Example of norm on $\mathbb{R}^2$ that's NOT absolutely monotonic.

Consider a sheer $A(x,y):=(x,y-x)$ and then the norm $\|(x,y)\|:=\|A(x,y)\|_1$. Then $\|(1,0)\|=2$ but $\|(1,1)\|=1$.

Interestingly though, for every norm $\|\cdot\|:\mathbb{R}^2\to[0,\infty)$ there exists a linear map $A:\mathbb{R}^2\to\mathbb{R}^2$ such that $\|\cdot\|\circ A$ is an absolutely monotonic norm.

To prove this, note that a norm is absolutely monotonic if (and only if, may I add) the smallest axis-aligned rectangle containing the unit disk touches the unit circle at the intersections with the $x$- and $y$-axis. This is a consequence of the triangle inequality. So if we find vectors $v$ and $u$ on the unit sphere such that the unit disk is contained in the parallellogram $[-1,1]v\times[-1,1]u$, then the unique linear map that sends $v$ to $(1,0)$ and $u$ to $(0,1)$ suffices.

In order to find such $v$ and $u$, we will use the intermediate value theorem. For any angle $\theta$ let $v(\theta)$ be the unique vector on the unit sphere with angle $\theta$ with respect to the origin. The uniqueness follows from the scaling property and the non-degeneracy of norms, and the continuity follows from the triangle inequality. Then let $u(\theta)$ be the vector on the unit sphere furthest to the left of the line generated by $v(\theta)$. A little bit of a problem here is that $u(\theta)$ is not always uniquely defined, and $\theta\mapsto u(\theta)$ is only continuous at points where it is uniquely defined. However, for now just pretend that it is a well-defined continuous function, and I will come back to this later.

We now find that $\mathbb{R}v\times[-1,1]u$ contains the unit disk. Most importantly the intersection of the unit disk with $(1,\infty)v\times[-1,1]u$ is fully contained in either $(1,\infty)v\times[-1,0]u$ or $(1,\infty)v\times[0,1]u$, due to the triangle inequality. If for some $\theta$ this intersection lies in one of the two, then if we move $\theta$ such that the new $v(\theta)$ is where the old $u(\theta)$ was, the intersection will lie in the other one. For some $\theta$ in between, we must therefore have that the intersection lies in neither. Therefore the unit disk will be contained in $[-1,1]v\times[-1,1]u$.

Finally, to come back to the little problem. For such problematic $\theta$ you can imagine fixing $v(\theta)$ while moving $u(\theta)$ continuously along the set of all possible values.

This is a little bit heuristic, but I hope it is convincing anyways.

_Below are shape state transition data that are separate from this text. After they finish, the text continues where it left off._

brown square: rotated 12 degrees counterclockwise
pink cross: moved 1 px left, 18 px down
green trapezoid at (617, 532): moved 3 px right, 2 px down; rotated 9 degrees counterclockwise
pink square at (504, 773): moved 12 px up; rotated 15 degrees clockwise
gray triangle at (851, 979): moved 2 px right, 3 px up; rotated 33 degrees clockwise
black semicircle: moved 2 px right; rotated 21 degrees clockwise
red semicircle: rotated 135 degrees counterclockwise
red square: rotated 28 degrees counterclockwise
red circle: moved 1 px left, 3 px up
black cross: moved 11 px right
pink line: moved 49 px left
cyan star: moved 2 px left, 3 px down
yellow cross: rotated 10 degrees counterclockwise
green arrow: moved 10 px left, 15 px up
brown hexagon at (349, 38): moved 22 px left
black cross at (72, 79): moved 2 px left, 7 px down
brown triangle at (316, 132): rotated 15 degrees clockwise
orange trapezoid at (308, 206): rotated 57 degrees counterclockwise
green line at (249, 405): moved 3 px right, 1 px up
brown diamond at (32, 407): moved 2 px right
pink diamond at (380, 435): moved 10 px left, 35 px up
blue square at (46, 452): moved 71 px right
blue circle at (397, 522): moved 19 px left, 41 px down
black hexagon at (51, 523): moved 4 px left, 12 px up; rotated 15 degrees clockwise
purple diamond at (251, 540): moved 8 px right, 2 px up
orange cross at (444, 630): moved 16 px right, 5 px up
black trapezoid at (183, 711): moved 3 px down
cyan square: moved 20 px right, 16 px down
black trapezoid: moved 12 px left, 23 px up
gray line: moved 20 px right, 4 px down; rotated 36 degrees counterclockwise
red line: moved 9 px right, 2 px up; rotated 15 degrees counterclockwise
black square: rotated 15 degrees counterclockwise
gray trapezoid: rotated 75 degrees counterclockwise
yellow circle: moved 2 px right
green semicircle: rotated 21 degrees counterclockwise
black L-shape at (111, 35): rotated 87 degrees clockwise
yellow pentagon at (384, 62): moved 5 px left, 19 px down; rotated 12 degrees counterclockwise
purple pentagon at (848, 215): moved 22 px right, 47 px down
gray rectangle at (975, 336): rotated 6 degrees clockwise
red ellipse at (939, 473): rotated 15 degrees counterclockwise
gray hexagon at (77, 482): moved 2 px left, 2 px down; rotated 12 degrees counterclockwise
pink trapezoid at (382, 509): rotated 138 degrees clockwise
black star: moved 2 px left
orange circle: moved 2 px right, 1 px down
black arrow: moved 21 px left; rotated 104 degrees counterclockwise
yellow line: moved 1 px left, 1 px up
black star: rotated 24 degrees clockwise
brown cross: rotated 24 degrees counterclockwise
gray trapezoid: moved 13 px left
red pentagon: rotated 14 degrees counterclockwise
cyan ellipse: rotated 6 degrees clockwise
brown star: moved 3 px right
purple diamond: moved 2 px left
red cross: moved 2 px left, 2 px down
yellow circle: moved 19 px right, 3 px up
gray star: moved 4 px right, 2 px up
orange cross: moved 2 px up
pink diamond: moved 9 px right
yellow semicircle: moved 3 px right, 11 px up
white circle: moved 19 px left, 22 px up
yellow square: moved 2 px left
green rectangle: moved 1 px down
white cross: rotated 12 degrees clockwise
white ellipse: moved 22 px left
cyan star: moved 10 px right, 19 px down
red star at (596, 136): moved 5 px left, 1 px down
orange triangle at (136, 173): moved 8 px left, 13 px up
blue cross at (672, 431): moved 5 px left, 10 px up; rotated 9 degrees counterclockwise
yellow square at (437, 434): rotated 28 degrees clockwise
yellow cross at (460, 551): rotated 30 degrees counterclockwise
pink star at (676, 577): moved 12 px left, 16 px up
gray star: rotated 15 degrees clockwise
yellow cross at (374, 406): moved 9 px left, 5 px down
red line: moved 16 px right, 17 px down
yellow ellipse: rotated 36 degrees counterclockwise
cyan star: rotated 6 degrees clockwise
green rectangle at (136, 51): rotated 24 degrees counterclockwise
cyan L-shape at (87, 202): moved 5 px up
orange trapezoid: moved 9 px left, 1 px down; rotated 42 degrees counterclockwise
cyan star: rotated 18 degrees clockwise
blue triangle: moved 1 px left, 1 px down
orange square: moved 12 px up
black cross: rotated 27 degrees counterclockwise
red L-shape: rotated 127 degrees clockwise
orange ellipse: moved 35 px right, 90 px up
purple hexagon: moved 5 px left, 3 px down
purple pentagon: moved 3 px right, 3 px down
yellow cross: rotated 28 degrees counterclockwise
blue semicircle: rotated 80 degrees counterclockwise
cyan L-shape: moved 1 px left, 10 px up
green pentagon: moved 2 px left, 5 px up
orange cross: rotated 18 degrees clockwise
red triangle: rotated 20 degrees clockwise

I would like to give an answer similar to Smiley-Craft but from a different point of view:

The standard norm on $\mathbb{R}^2$ is given by $\|(a,b)\|= \sqrt {a^2+b^2}$. We can define a similar norm using a different basis.

Given $u,v$ a basis of $\mathbb{R}^2$. We can define the norm of $w$ by $$\|w\| = \sqrt{a^2+b^2}$$ where $w=au+bv$.

It is an easy exercise to show that this is indeed a norm (same proof as in the standard norm case).

Since we can change coordinates it will be really easy to define a non-monotonic norm:

For instance choose $u=(\frac{1}{2},0)$ and $v=(1,1)$ then $\|(1,0)\| = 2$ while $\|(1,1)\| = 1$.

Side note: It is an interesting question whether every norm is absolutely monotonic with respect to some basis. I would guess the answer is yes but I don't know how to approach this question yet.